O primeiro-ministro, António Costa, rejeitou, na segunda-feira, a ideia de que haja um crescimento da pandemia de covid-19 na região de Lisboa e Vale do Tejo, contrapondo a tese de que há mais casos conhecidos porque foram realizados mais testes.

"No que respeita à região de Lisboa e Vale do Tejo, caso se compare a evolução do número de testes realizados com a percentagem de casos positivos desde o início de março até agora, verifica-se que se está sensivelmente numa linha estável. Não há um crescimento da pandemia em Lisboa e Vale do Tejo. Há mais casos conhecidos porque há mais testes realizados", sustentou o primeiro-ministro, negando que se verifique "um descontrolo da situação ou um aumento da pandemia".

Portugal com 1.523 mortos e 37.672 casos de Covid-19

A Direção-Geral da Saúde (DGS) anunciou esta quarta-feira a existência de 1.523 mortes e 37.672 casos de Covid-19 em Portugal, desde o início da pandemia.

O número de óbitos subiu, de ontem para hoje, de 1.522 para 1.523, mais um, enquanto o número de infetados aumentou de 37.336 para 37.672, mais 336, o que representa um aumento de 0,9%.

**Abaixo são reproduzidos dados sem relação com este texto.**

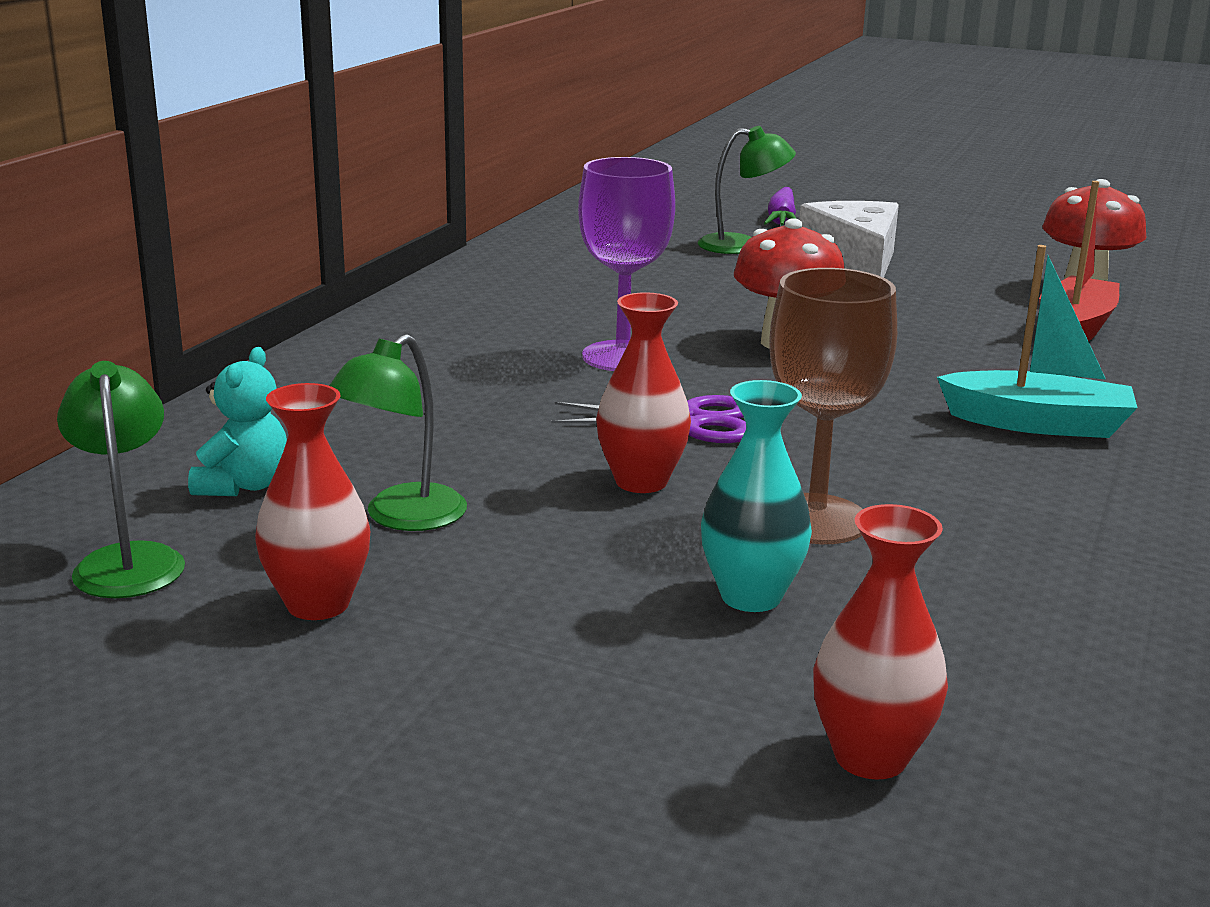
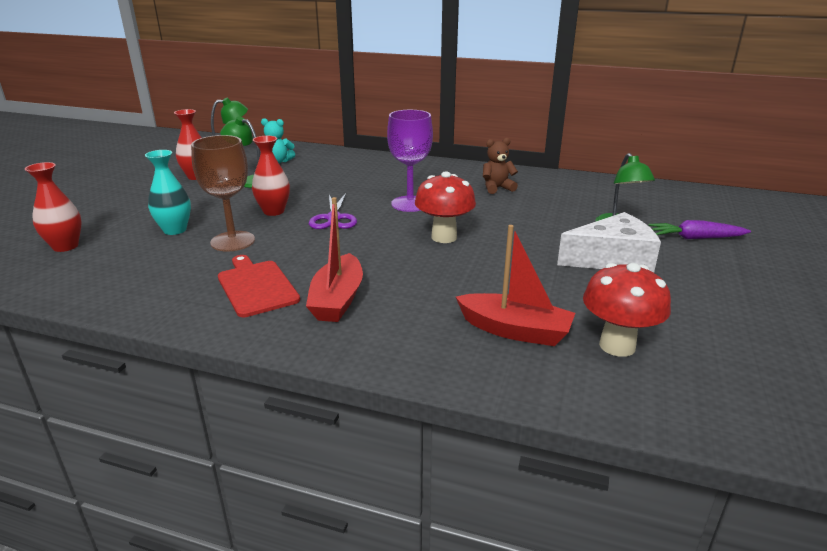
camera: 85 degrees right, 5 degrees up
(555, 290) = (497, 188): none -> brown teddy bear
(1016, 487) = (256, 286): none -> red cutting board
(1038, 424) = (337, 300): turquoise boat -> red boat

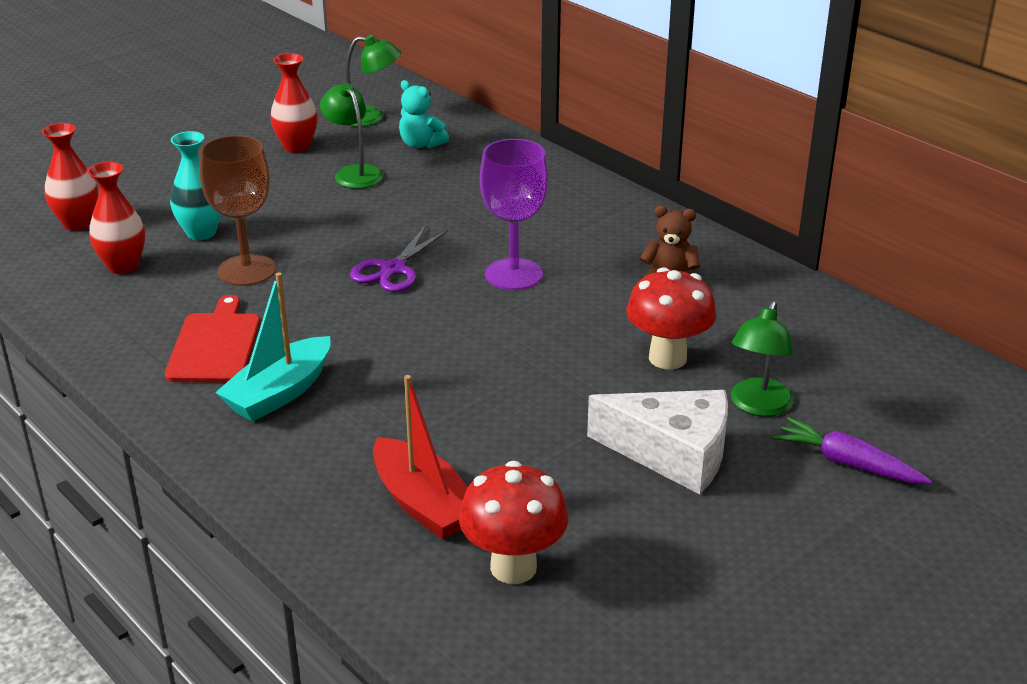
camera: 30 degrees right, 5 degrees up
(273, 211) = (333, 236): red vase -> red vase (123, 266)
(337, 300) = (279, 393): red boat -> turquoise boat
(444, 237) = (495, 344): red mushroom -> red mushroom (667, 358)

Há 435 doentes internados, mais 12 em relação a ontem. 69 encontram-se em Unidades de Cuidados Intensivos, menos dois face a terça-feira.

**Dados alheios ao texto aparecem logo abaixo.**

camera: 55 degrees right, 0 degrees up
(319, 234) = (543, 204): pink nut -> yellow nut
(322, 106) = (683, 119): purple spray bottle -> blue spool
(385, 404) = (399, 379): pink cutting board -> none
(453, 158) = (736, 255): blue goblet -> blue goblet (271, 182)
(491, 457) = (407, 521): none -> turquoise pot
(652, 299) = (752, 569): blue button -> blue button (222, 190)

O número de casos recuperados subiu de 23.212 para 23.580, mais 368.

Mais de 445 mil mortos e mais de 8,2 milhões de casos no mundo

A pandemia de covid-19 já provocou mais de 445 mil mortos e infetou mais de 8,2 milhões de pessoas em 196 países e territórios, segundo um balanço feito pela agência francesa AFP.

A doença é transmitida por um novo coronavírus detetado no final de dezembro, em Wuhan, uma cidade do centro da China.

Depois de a Europa ter sucedido à China como centro da pandemia em fevereiro, o continente americano é agora o que tem mais casos confirmados e mais mortes.